Nosso verdadeiro mote para escrever estas linhas foi no entanto um par muito especial de pinturas: Chuva real e Chuva sonho, ambas recentes, de 2013. Em ambas, a mesmíssima figura feminina, com sua grande e elegante sombrinha vermelha. Mas apenas ela, fora quaisquer coincidências intencionais de traços, é o aspecto comum nesses quadros. A chuva, no primeiro deles, não mais cai do céu – ou, ao menos, não é isso que importa; ela tomou conta de todo o espaço do chão, o espaço humano; nela flutua o lixo de uma sociedade inteira; a sombrinha virada, boiando no fundo da tela, nos lembra quantos não conseguiram sobreviver a tal chuva que, provavelmente, já caía dos céus por muitos dias. Enquanto isso, o mesmo espaço, no segundo quadro, é ocupado por cores terrosas, devolvendo assim o espaço humano (um espaço ainda caótico?) aos seus legítimos donos. O céu, chuvoso com certeza, é agora azul, o que permite olhar para o alto e sonhar. Um contraste como esse também pode ser visto em um outro par de quadros, também de 2013: Aconteceu em Paris e Triste em Paris, ambos integrantes da mesma série Sonho e Realidade.

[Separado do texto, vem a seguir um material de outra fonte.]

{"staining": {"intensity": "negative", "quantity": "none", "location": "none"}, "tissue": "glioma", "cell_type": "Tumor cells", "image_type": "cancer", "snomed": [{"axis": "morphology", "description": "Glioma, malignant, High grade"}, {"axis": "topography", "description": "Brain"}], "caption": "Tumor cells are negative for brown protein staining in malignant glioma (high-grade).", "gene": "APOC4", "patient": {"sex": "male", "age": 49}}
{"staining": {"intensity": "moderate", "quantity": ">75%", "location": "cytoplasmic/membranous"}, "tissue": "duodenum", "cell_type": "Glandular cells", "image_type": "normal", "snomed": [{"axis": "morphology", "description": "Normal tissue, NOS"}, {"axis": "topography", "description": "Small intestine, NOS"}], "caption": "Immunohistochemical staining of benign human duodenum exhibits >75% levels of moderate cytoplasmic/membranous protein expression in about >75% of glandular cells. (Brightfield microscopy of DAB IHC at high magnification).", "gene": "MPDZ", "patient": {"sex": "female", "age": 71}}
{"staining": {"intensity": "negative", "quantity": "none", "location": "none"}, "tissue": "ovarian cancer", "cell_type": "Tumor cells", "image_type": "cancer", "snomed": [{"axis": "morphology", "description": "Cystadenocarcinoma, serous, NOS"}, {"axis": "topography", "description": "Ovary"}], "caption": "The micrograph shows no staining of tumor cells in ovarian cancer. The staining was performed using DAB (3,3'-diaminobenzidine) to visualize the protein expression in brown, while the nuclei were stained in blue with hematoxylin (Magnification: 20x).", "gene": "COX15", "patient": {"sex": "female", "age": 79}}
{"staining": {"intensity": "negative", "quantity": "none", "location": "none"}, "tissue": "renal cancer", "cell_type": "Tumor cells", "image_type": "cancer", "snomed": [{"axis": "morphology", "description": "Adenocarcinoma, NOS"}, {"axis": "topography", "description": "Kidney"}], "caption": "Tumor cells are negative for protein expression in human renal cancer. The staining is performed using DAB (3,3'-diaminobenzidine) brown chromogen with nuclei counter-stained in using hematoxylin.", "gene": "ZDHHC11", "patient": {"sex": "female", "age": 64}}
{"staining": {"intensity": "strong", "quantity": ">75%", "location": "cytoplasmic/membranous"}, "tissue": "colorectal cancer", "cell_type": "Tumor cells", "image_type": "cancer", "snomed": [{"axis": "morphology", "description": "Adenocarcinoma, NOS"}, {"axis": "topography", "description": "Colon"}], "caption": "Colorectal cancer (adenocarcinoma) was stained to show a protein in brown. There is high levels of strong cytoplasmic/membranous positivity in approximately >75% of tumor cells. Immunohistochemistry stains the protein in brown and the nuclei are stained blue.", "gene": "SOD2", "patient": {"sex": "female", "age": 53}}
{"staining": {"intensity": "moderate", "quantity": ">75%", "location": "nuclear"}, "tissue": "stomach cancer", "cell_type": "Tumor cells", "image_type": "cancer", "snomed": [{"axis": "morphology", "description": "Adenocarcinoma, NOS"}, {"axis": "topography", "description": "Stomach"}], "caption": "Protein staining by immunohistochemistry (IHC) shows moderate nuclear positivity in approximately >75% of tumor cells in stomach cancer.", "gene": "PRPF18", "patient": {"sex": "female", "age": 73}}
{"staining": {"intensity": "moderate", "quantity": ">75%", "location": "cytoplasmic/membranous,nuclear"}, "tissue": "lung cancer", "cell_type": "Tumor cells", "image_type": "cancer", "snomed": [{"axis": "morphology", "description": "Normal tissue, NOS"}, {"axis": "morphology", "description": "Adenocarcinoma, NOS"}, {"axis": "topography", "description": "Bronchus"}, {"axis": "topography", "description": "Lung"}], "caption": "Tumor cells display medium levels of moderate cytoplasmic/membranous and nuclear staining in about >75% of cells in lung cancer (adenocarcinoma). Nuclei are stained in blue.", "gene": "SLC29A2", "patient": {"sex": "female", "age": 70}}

74- Chuva real - Acrílico sobre tela - 40x20cm - 2013©
74- Chuva real – Acrílico sobre tela – 40x20cm – 2013
75- Chuva Sonho - Acrílico sobre tela - 40x20cm - 2013©
75- Chuva Sonho – Técnica Mista – 40x20cm – 2013

Concluamos. Em ambas as pinturas – dizíamos – a mesmíssima figura feminina, com sua grande e elegante sombrinha vermelha. Ela, a menina do vestido amarelo florido, que qualquer um poderia interpretar como representação biográfica da pintora; ela é, em ambos os cenários, a própria representação do sonho, da vontade inquebrantável de olhar para cima e para frente. Aquela menina (somente agora percebemos) é, realmente, a artista, a própria Líria Varne – a incansável pintora que a cada dia busca o enriquecimento e o desenvolvimento artístico de seu trabalho pictórico.